Sudah sejak lama saya tidak merayakan pergantian tahun baru. Saya tidak ingat persisnya kapan, mungkin sejak sepuluh tahunan yang lalu. Namun momen pergantian tahun 2006 ke 2007 terasa sangat berkesan. Saya baru menyadari kalau hari itu adalah 31 Desember 2006 saat berjalan menuju Jamarat di Mina. Karena mengambil nafar tsani, saya berada di Mina selama 3 hari. Sambil berjalan menahan dinginnya udara gurun, tiba-tiba saya mendengar seorang jamaah yang menelepon keluarganya di Indonesia dan menyebut-nyebut tentang ramainya pergantian malam tahun baru. Saya baru tersadar kalau hari itu adalah malam terakhir di tahun 2006. Saya lihat ke atas, langit nampak bersih, tidak ada bintang, tidak ada nyala kembang api, tidak ada suara dar-der-dor bunyi petasan. Yang terdengar hanya guman orang bertakbir, tahlil dan tahmid menyebut kebesaranNya. Subhanallah.
Saya berpikir mungkin karena tahun baru masehi maka tidak ada perayaan secara khusus. Siapa tahu yang dirayakan adalah pergantian tahun baru Hijriah dalam penanggalan Islam. Ternyata tidak juga. 1 Muharam 1428 H, bertepatan dengan saya melaksanakan tawaf wada’ atau tawaf perpisahan. Sejak pagi Mekkah mendung, sesekali turun gerimis. Setelah menyelesaikan tawaf tujuh putaran, sambil berjalan mundur dan memandangi Ka’bah yang agung itu air mata saya menderas. “Ya Rabb, izinkan saya untuk datang lagi dan lagi dan lagi ke rumahMu.” Menunggu berangkat ke Madinah, saya menyempatkan diri menyusuri pusat pertokoan sekitar Masjidil Haram, Grand Zam-Zam yang waktu itu masih soft opening tampak sepi, mungkin karena masih pagi. Hilton juga tidak terlalu ramai.
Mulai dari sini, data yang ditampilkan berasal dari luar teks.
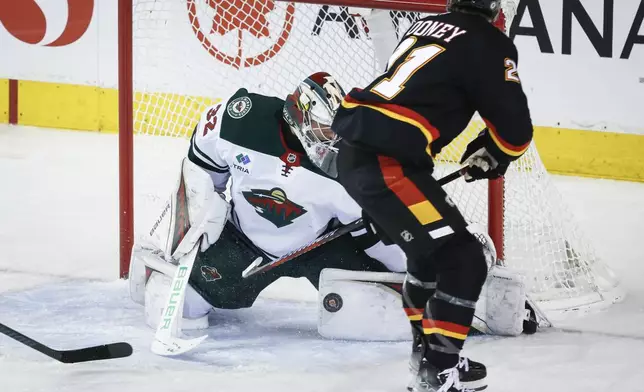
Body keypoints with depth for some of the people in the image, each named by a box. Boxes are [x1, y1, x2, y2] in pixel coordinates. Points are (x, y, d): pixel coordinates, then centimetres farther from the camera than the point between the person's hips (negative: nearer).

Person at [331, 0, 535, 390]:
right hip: (387, 164, -9)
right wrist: (491, 157, 18)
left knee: (433, 251, 25)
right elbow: (515, 129, -3)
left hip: (355, 147, 9)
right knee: (462, 260, -5)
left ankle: (429, 354, 36)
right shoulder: (489, 44, -4)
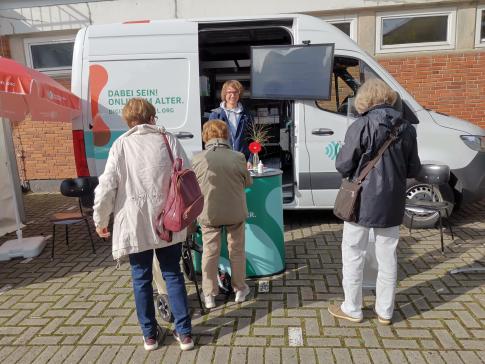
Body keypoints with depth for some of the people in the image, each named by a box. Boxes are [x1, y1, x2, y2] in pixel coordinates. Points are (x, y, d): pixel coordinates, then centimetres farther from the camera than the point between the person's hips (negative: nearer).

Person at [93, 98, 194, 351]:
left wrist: (100, 220, 6)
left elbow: (107, 186, -8)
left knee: (142, 279, 15)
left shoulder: (121, 144, -4)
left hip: (134, 223, -1)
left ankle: (150, 334, 28)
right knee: (173, 275, 14)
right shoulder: (168, 139, -1)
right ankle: (184, 332, 21)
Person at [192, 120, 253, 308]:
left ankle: (209, 295, 25)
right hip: (235, 213, 0)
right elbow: (247, 182, 1)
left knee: (210, 252, 15)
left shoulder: (198, 159, -13)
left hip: (208, 213, 0)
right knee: (237, 250, 19)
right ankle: (240, 289, 33)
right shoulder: (238, 157, -13)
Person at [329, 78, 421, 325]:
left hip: (363, 202, -5)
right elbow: (413, 169, 6)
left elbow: (343, 166, -13)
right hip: (392, 203, 5)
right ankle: (385, 311, 29)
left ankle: (352, 309, 22)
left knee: (353, 255, 10)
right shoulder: (406, 128, 1)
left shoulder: (361, 127, -15)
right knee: (388, 256, 16)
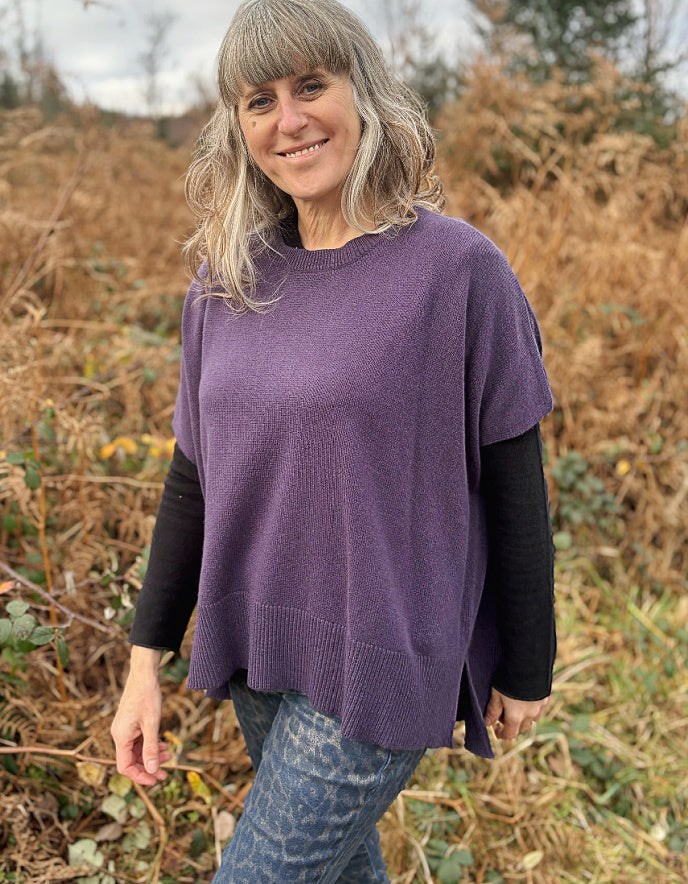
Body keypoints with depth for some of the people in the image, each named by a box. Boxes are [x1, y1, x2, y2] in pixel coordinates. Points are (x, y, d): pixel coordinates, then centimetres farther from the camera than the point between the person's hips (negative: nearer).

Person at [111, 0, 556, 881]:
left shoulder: (459, 269, -14)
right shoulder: (224, 281, 1)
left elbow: (514, 484, -8)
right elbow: (194, 478, 6)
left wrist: (527, 670, -1)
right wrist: (146, 659, 6)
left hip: (375, 671, -5)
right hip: (255, 656, 5)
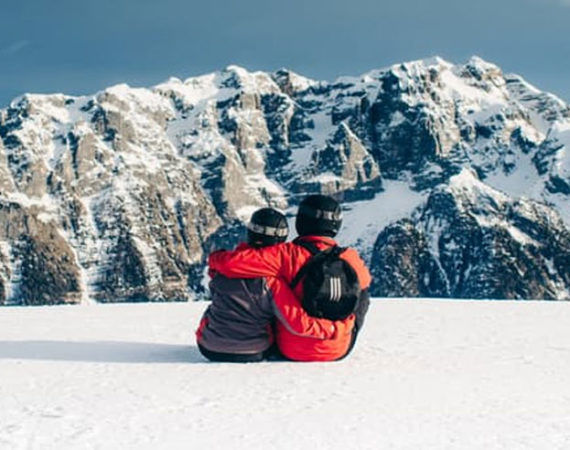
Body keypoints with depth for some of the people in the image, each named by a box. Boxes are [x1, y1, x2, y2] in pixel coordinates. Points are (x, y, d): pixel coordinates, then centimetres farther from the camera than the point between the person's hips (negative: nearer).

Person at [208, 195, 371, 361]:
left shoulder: (288, 255, -22)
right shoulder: (350, 260, -13)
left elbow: (233, 262, -27)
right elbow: (364, 280, 11)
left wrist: (216, 258, -4)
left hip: (292, 351, -1)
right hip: (338, 351, 2)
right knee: (362, 296, 28)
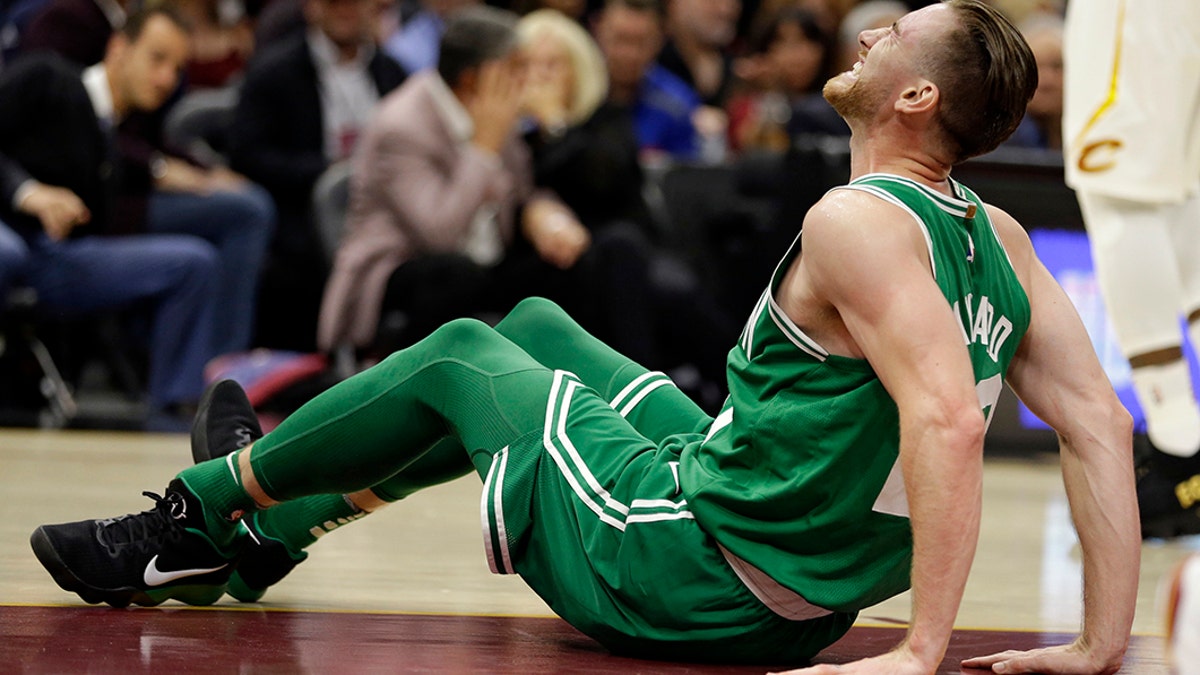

Toko-toko lain tetap buka seperti biasa, tidak ada tanda-tanda kalau hari itu adalah tahun baru Hijriah.
Ya, ternyata memang tidak ada perayaan tahun baru di rumah Tuhan, karena tahun hanyalah deretan angka, yang terpenting adalah bekal yang harus disiapkan untuk tahun-tahun abadi setelahnya.